By Thomas Pietsch, Global Head of Scientific Data Technology and AI, Parexel International
Between 2016 and 2020, the FDA’s Center for Drug Evaluation and Research (CDER) received only a handful of submissions that included artificial intelligence (AI) or machine learning (ML) — just one submission in 2016, and fourteen in 2020. But in 2021, the number of AI-inclusive submissions swelled to 132 [1].
Of course, as the FDA itself reports, this almost certainly underestimates the true number of applications of AI in the life sciences sector, since the uses extend far beyond the submissions of NDAs and BLAs. And this remarkable leap happened about one year before the emergence of ChatGPT, which is further accelerating the era of generative AI.
Increasing awareness of AI
AI is not a new technology. Its origins probably lie in the 1950s and since then there has been growing interest in AI innovation. Within life sciences, we’ve seen it used quite extensively in target discovery, lead optimization and the development of companion diagnostics.

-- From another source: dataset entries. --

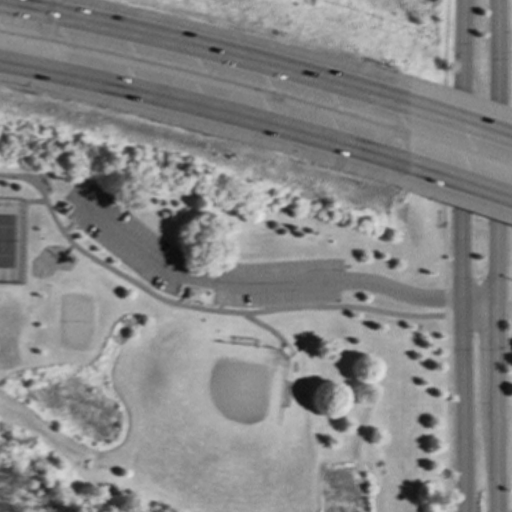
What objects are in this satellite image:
park: (509, 27)
road: (219, 54)
road: (219, 113)
road: (473, 131)
road: (443, 158)
road: (474, 188)
road: (34, 201)
road: (73, 217)
park: (11, 241)
road: (464, 255)
road: (499, 255)
road: (512, 255)
parking lot: (198, 260)
road: (282, 282)
building: (192, 294)
building: (193, 295)
road: (221, 296)
road: (196, 306)
road: (505, 306)
park: (74, 321)
road: (266, 328)
park: (218, 350)
park: (508, 394)
park: (217, 401)
road: (446, 414)
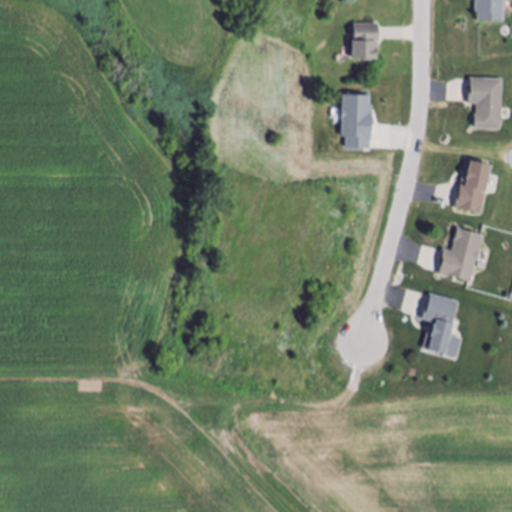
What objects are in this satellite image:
building: (489, 10)
building: (491, 11)
building: (365, 41)
building: (366, 44)
building: (486, 102)
building: (487, 102)
building: (356, 121)
building: (357, 123)
road: (408, 173)
building: (472, 186)
building: (474, 189)
building: (461, 256)
building: (462, 256)
crop: (200, 280)
building: (441, 326)
building: (441, 327)
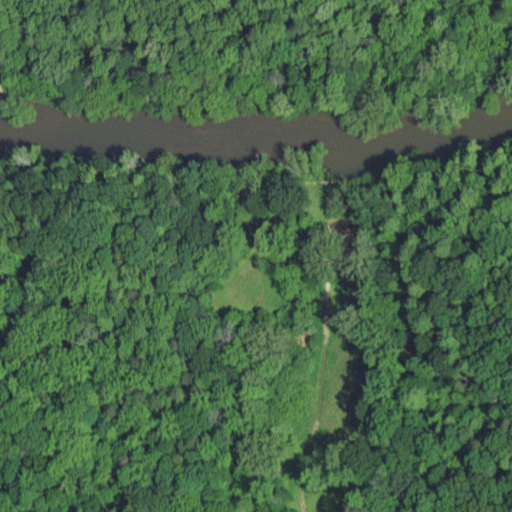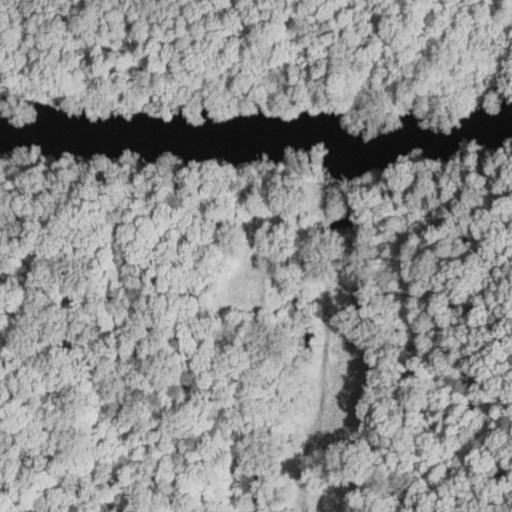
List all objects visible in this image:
river: (436, 130)
river: (179, 139)
road: (117, 310)
road: (461, 324)
road: (251, 393)
road: (318, 413)
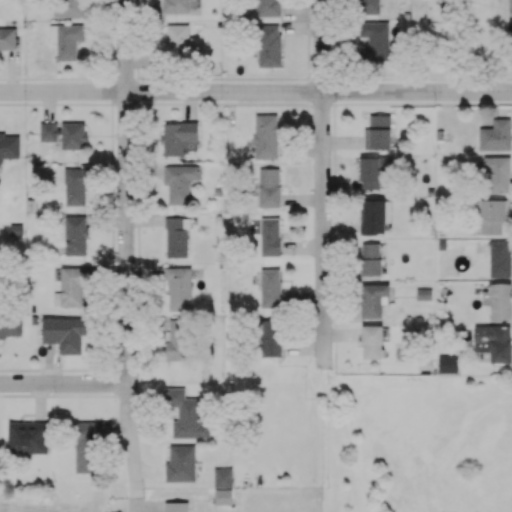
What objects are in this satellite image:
building: (175, 6)
building: (369, 6)
building: (68, 8)
building: (267, 8)
building: (7, 37)
building: (66, 39)
building: (375, 40)
building: (180, 41)
building: (269, 45)
road: (256, 91)
building: (378, 132)
building: (64, 134)
building: (266, 135)
building: (496, 135)
building: (177, 136)
building: (9, 145)
building: (374, 172)
building: (497, 174)
building: (179, 181)
road: (322, 183)
building: (76, 186)
building: (269, 187)
building: (374, 215)
building: (492, 215)
building: (75, 235)
building: (176, 236)
building: (270, 236)
road: (126, 256)
building: (371, 258)
building: (500, 258)
building: (70, 287)
building: (179, 287)
building: (270, 288)
building: (423, 293)
building: (372, 299)
building: (500, 300)
building: (10, 324)
building: (65, 333)
building: (271, 337)
building: (177, 339)
building: (372, 341)
building: (494, 341)
building: (448, 363)
road: (64, 383)
building: (186, 414)
building: (27, 437)
building: (85, 446)
park: (423, 449)
building: (180, 463)
building: (223, 477)
building: (223, 496)
building: (176, 506)
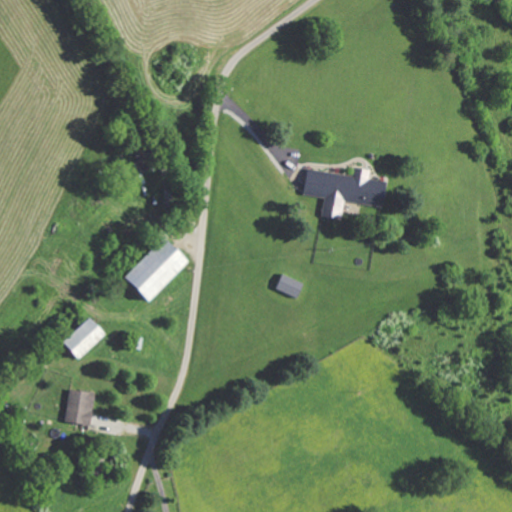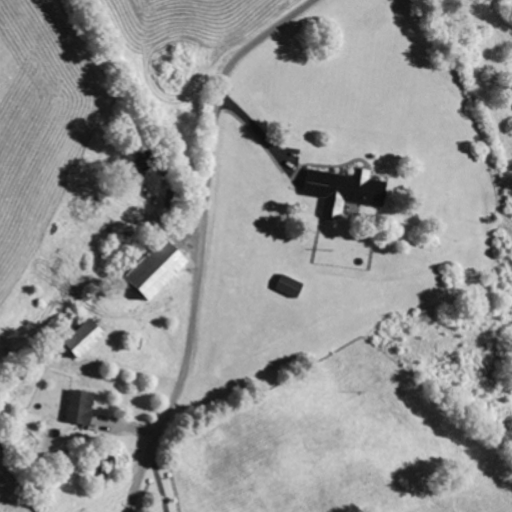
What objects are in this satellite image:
road: (260, 137)
building: (341, 190)
road: (203, 242)
building: (148, 269)
building: (285, 286)
building: (77, 338)
building: (77, 407)
road: (159, 485)
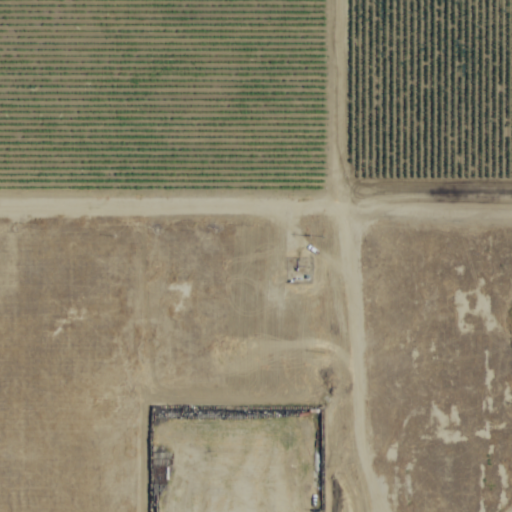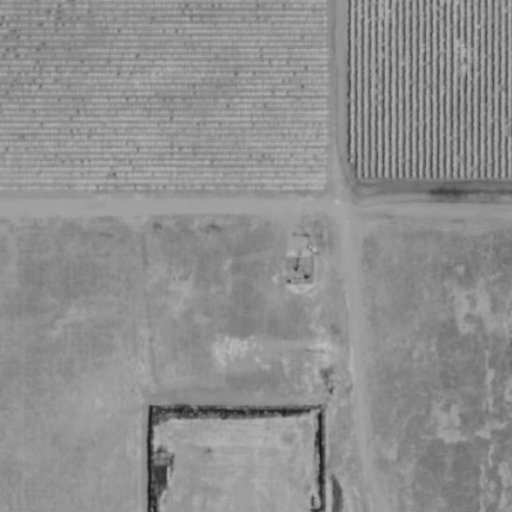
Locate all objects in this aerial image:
crop: (255, 98)
road: (256, 199)
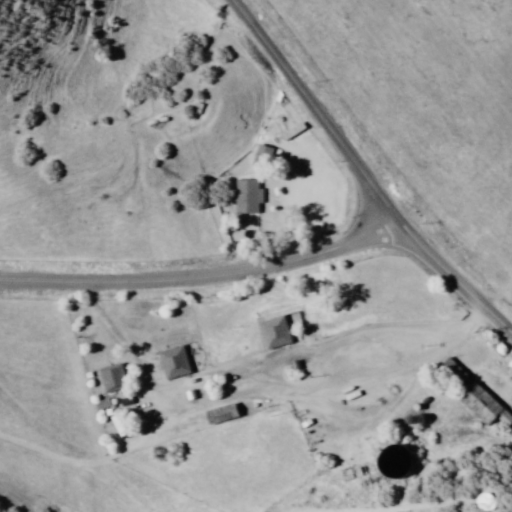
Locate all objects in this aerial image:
crop: (427, 99)
road: (320, 121)
building: (260, 155)
building: (236, 193)
building: (247, 194)
road: (207, 281)
road: (463, 288)
building: (263, 329)
building: (275, 333)
road: (328, 347)
road: (129, 351)
building: (177, 358)
building: (162, 359)
building: (101, 374)
building: (109, 378)
building: (472, 402)
building: (476, 403)
building: (228, 425)
road: (95, 463)
road: (97, 487)
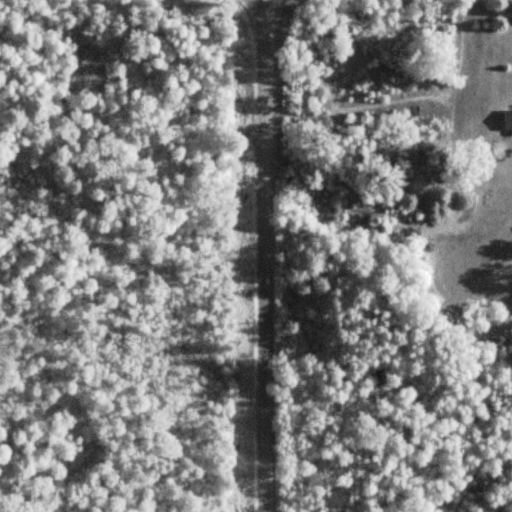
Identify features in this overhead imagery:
building: (507, 119)
road: (258, 256)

The emergence of generative AI as an open, foundational technology has lowered the barrier to development of new applications that leverage readily accessible large language models (LLMs) as well as audio- and image-based models. This has caused a reset in thinking about how AI can be applied. It has also unquestionably raised the profile of AI among legislators, regulators and the general public.
What is AI?
AI includes several different but related elements. As the figure (below) shows, machine learning is a type of AI. Natural language processing (NLP), which is the ability of a computer to interpret text, may rely upon ML. Generative AI, as the name suggests, can process (i.e., interpret) text; but it can also create new text, allowing applications like ChatGPT to reply to user queries with human-like responses. Large language models are generative AI technologies that have been trained on massive amounts of text information, such as the entire publicly visible internet.

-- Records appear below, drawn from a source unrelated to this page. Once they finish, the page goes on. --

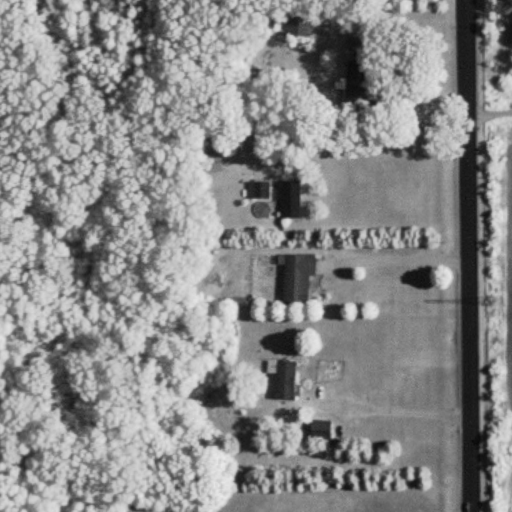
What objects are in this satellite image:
building: (295, 21)
building: (360, 88)
road: (489, 118)
road: (370, 145)
building: (212, 163)
building: (260, 189)
building: (291, 199)
road: (468, 255)
road: (405, 258)
building: (298, 276)
power tower: (497, 300)
building: (285, 379)
road: (396, 407)
building: (321, 430)
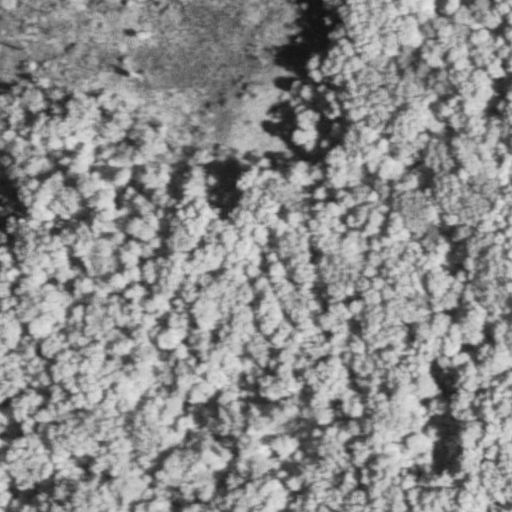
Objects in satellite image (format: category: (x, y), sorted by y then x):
road: (164, 479)
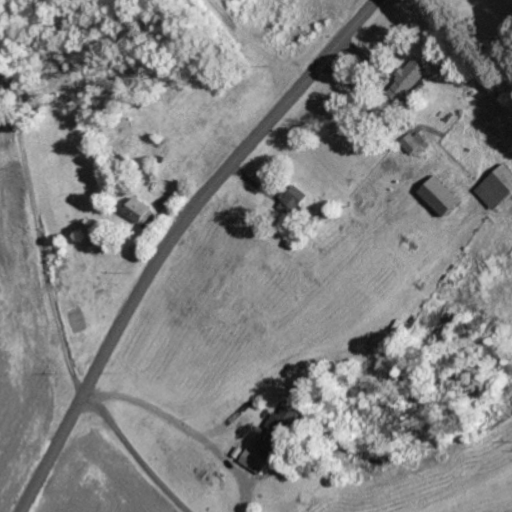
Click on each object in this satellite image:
building: (416, 72)
building: (418, 141)
building: (497, 186)
building: (443, 194)
building: (142, 210)
road: (34, 218)
road: (170, 237)
building: (282, 428)
road: (134, 452)
building: (258, 460)
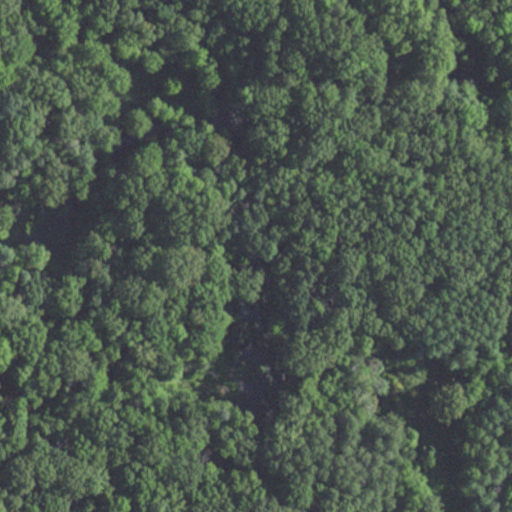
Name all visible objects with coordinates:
park: (255, 255)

AI in clinical development
There’s still much to learn about how to get the best from LLMs, but it’s already evident that they can be especially useful to drug developers in three broad areas.
Search-and-retrieve.
By leveraging proprietary information and data, AI can help businesses quickly provide their staff with the contextualized information they need to perform their roles. For instance, a suitably engineered app can answer questions about business processes by retrieving the details of a standard operating procedure (SOP) document or process map. The ability of the technology to “chat” with users also allows them to ask follow-up questions, which the technology will recognize as part of a continuing dialogue.
Content generation.
LLMs are perhaps best known for this capability and can provide users with good first drafts of original content by transforming existing text. For instance, medical writers may ask an LLM to change the tense of a section from a clinical study protocol, making it more suitable for inclusion in a clinical study report. While this computer-generated text will need review and editing, the opportunities for timesaving and avoidance of cut-and-paste errors are clear. LLMs can also offer style transformation, recreating a document in a new tone or authorial voice to make it more conversational, for example.
Workflow automation.
By embedding LLM technology in workflows, users have the potential to significantly speed up important, high-volume tasks. For example, while it isn’t new to use AI tools for safety and pharmacovigilance (PV) case processing, LLMs can further enhance this process. Likewise, AI can support PV literature reviews and expectedness processing, helping reviewers to better categorize adverse events. With access to the right data, LLMs can also support study feasibility assessment by shortlisting sites and investigators based on experience, capabilities and performance history.
References
[1] Liu et al
Landscape analysis of the application of artificial intelligence and machine learning in regulatory submissions for drug development from 2016 to 2021.
Clinical Pharmacology and Therapeutics: Vol 113 (4); April 2023.